> Record set:
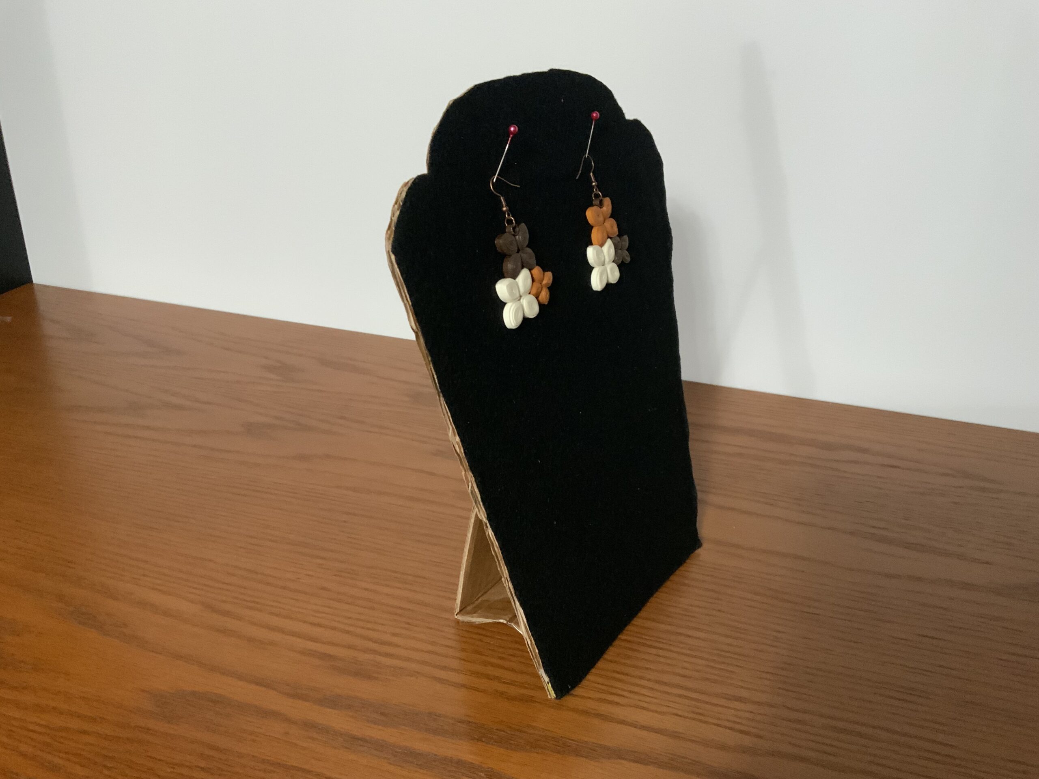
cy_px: 390
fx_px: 870
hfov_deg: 61.7
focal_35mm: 29
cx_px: 520
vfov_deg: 48.2
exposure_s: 1/30
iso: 250
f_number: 1.8
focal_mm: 3
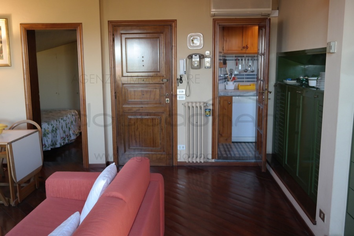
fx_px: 354
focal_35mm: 36
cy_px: 118
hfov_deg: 53.1
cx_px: 177
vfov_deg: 36.8
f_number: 3.5
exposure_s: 1/50
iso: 800
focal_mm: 24
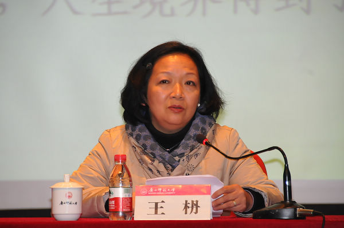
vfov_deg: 5.4
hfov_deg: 8.1
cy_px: 114
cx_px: 172
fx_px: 2433
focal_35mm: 255
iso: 1400
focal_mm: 170
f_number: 5.6
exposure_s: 1/60
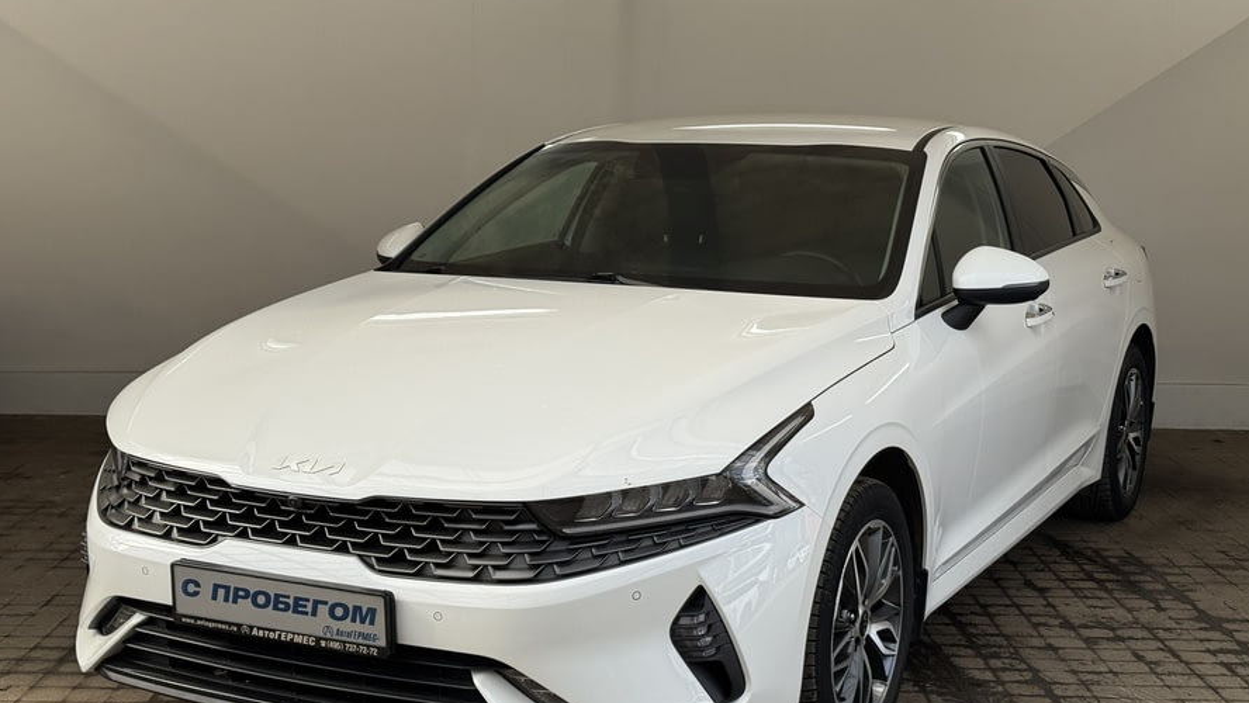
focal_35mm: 53
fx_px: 1756
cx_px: 620
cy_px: 387
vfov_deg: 22.6
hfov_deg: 39.2
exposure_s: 1/1770
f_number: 1.78
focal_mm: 6.76
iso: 64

> Exercise prompt:
Your copy should match the records above word for word, but without images.

> Task response:
cy_px: 390
fx_px: 870
hfov_deg: 61.7
focal_35mm: 29
cx_px: 520
vfov_deg: 48.2
exposure_s: 1/30
iso: 250
f_number: 1.8
focal_mm: 3
fx_px: 354
focal_35mm: 36
cy_px: 118
hfov_deg: 53.1
cx_px: 177
vfov_deg: 36.8
f_number: 3.5
exposure_s: 1/50
iso: 800
focal_mm: 24
vfov_deg: 5.4
hfov_deg: 8.1
cy_px: 114
cx_px: 172
fx_px: 2433
focal_35mm: 255
iso: 1400
focal_mm: 170
f_number: 5.6
exposure_s: 1/60
focal_35mm: 53
fx_px: 1756
cx_px: 620
cy_px: 387
vfov_deg: 22.6
hfov_deg: 39.2
exposure_s: 1/1770
f_number: 1.78
focal_mm: 6.76
iso: 64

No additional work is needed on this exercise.